Parlor on Seventh Draws Inspiration from Southern Connections

The ”buffalo trace” and the route between rural Kentucky and its northern cities give Parlor on Seventh a sense of down-home comfort.

Photograph by Dustin Sparks

Right next to Braxton Brewing, Parlor on Seventh draws conceptual inspiration from the history of the Covington and Lexington Turnpike, which once connected our area to farmers in more rural parts. But prior to that, the trace was flattened by buffalo, an important point for the Southern-tinged space, which pulls in a ton of buffalo-themed branding.
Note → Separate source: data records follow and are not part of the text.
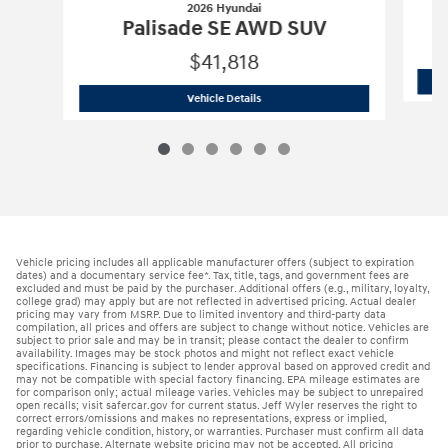
2026 Hyundai
Palisade SE AWD SUV
$41,818
2026 Hyundai
Palisade SE AWD SUV
Vehicle Details
Vehicle pricing includes all applicable manufacturer offers (subject to expiration
dates) and a documentary service fee*. Tax, title, tags, and government fees are
excluded and must be paid by the purchaser. Additional offers (e.g., military, loyalty,
college grad) may apply but are not reflected in advertised pricing. Actual dealer
pricing may vary from MSRP. Due to limited inventory and third-party data
compilation, all prices and offers are subject to change without notice. Vehicles are
subject to prior sale and may be in transit; please contact the dealer to confirm
availability. Images may be stock photos and might not reflect exact vehicle
specifications. Financing is subject to lender approval based on approved credit and
may not be compatible with special factory financing. EPA mileage estimates are
for comparison only; actual mileage varies. Vehicles may be subject to unrepaired
open recalls; visit safercar.gov for current status. Jeff Wyler reserves the right to
correct errors/omissions and makes no representations, express or implied,
regarding vehicle condition, history, or warranties. Purchaser must confirm all data
prior to purchase. Alternate website pricing may not be accepted. All pricing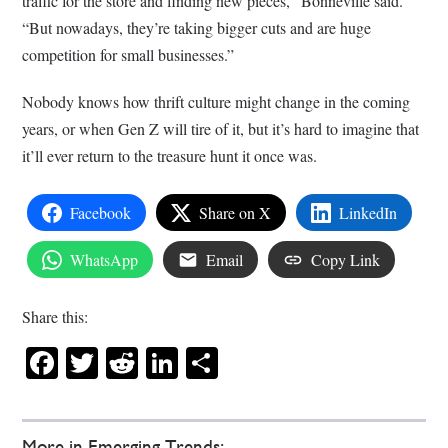
traffic for the store and finding new pieces,” Bonneville said.
“But nowadays, they’re taking bigger cuts and are huge
competition for small businesses.”
Nobody knows how thrift culture might change in the coming
years, or when Gen Z will tire of it, but it’s hard to imagine that
it’ll ever return to the treasure hunt it once was.
Facebook
Share on X
LinkedIn
WhatsApp
Email
Copy Link
Share this:
Facebook
Twitter
Reddit
LinkedIn
Share
More in Emerging Trends: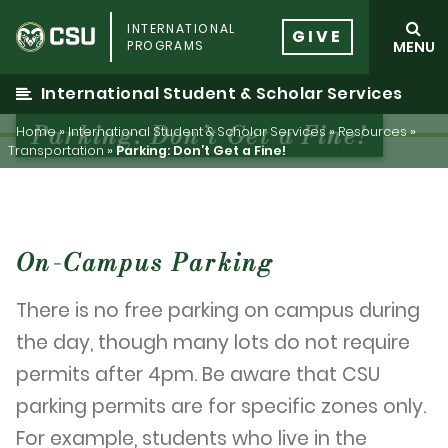
Skip
INTERNATIONAL
to
GIVE
PROGRAMS
MENU
content
International Student & Scholar Services
Parking: Don’t Get a Fine!
Home
»
International Student & Scholar Services
»
Resources
»
Transportation
»
Parking: Don’t Get a Fine!
On-Campus Parking
There is no free parking on campus during
the day, though many lots do not require
permits after 4pm. Be aware that CSU
parking permits are for specific zones only.
For example, students who live in the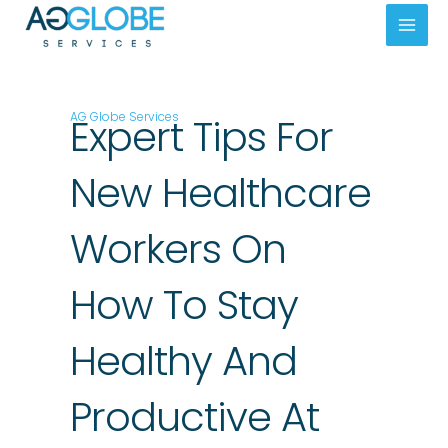
Skip
Mai
to
Men
content
AG Globe Services
Expert Tips For
New Healthcare
Workers On
How To Stay
Healthy And
Productive At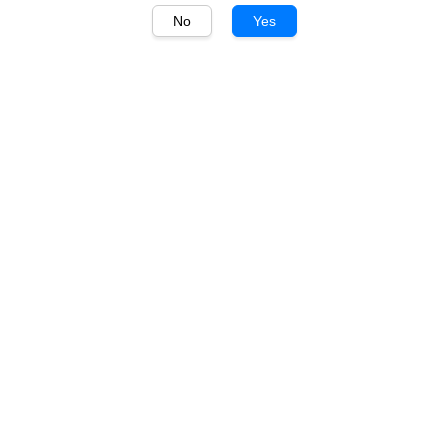
No
Yes
1
/
1
Kaiken
Kaiken Estate Cabernet
Sauvignon 750ml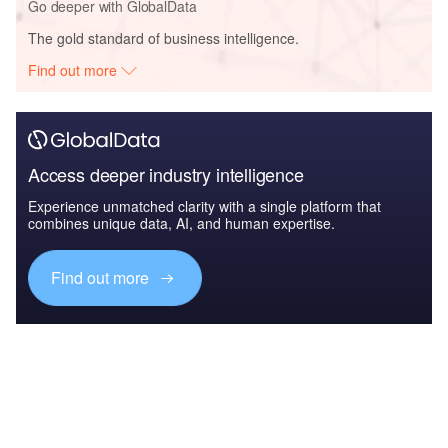
Go deeper with GlobalData
The gold standard of business intelligence.
Find out more
Access deeper industry intelligence
Experience unmatched clarity with a single platform that
combines unique data, AI, and human expertise.
Find out more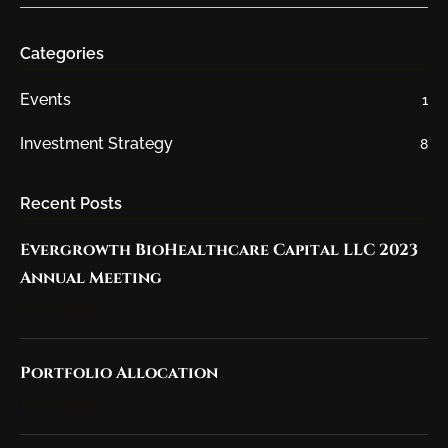
Categories
Events
1
Investment Strategy
8
Recent Posts
Evergrowth BioHealthcare Capital LLC 2023
Annual Meeting
23 Dec 2023
Portfolio Allocation
19 Nov 2023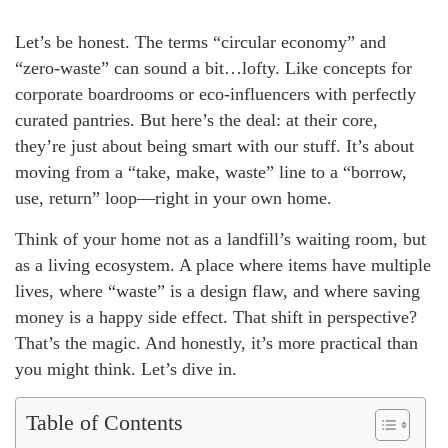
Let’s be honest. The terms “circular economy” and
“zero-waste” can sound a bit…lofty. Like concepts for
corporate boardrooms or eco-influencers with perfectly
curated pantries. But here’s the deal: at their core,
they’re just about being smart with our stuff. It’s about
moving from a “take, make, waste” line to a “borrow,
use, return” loop—right in your own home.
Think of your home not as a landfill’s waiting room, but
as a living ecosystem. A place where items have multiple
lives, where “waste” is a design flaw, and where saving
money is a happy side effect. That shift in perspective?
That’s the magic. And honestly, it’s more practical than
you might think. Let’s dive in.
Table of Contents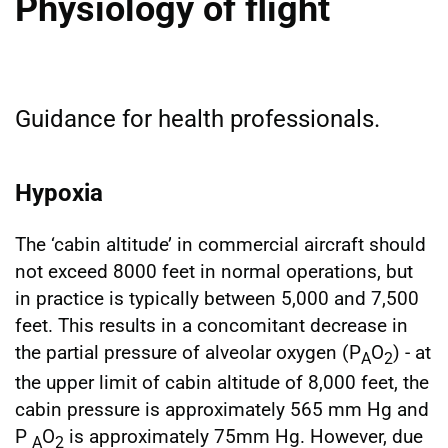
Physiology of flight
Guidance for health professionals.
Hypoxia
The ‘cabin altitude’ in commercial aircraft should
not exceed 8000 feet in normal operations, but
in practice is typically between 5,000 and 7,500
feet. This results in a concomitant decrease in
the partial pressure of alveolar oxygen (P
O
) - at
A
2
the upper limit of cabin altitude of 8,000 feet, the
cabin pressure is approximately 565 mm Hg and
P
O
is approximately 75mm Hg. However, due
A
2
My wife and I ordered drinks: me, the puzzling but tasty jalapeño “martini,” made with Tito’s vodka, jalapeño syrup, and lime, and her, the Campfire old fashioned, made with Buffalo Trace (naturally) and a toasted marshmallow topper. We started with the buffalo cauliflower (see?): seared cauliflower with buffalo sauce, ranch, and blue cheese that, in one bite, explains the vegetable’s recent popularity. I ordered the Covington’s Own hot brown on a self-made dare—I had a few rough encounters with the over-the-top dish while living in central Kentucky—but Chef Mike Schieman shows some welcome restraint when layering smoked turkey, bacon, and tomato on buttered bread, all drowned in Mornay sauce and cheese. My wife’s pesto chicken thighs, cooked sous vide, then cast iron seared, were herby and delicious, served on a salad and topped with sriracha honey and pistachio pesto. We definitely didn’t have room for dessert but ordered the bread pudding anyway. It resembled a flaky French toast and, while not the evening’s highlight, sent us home satisfied.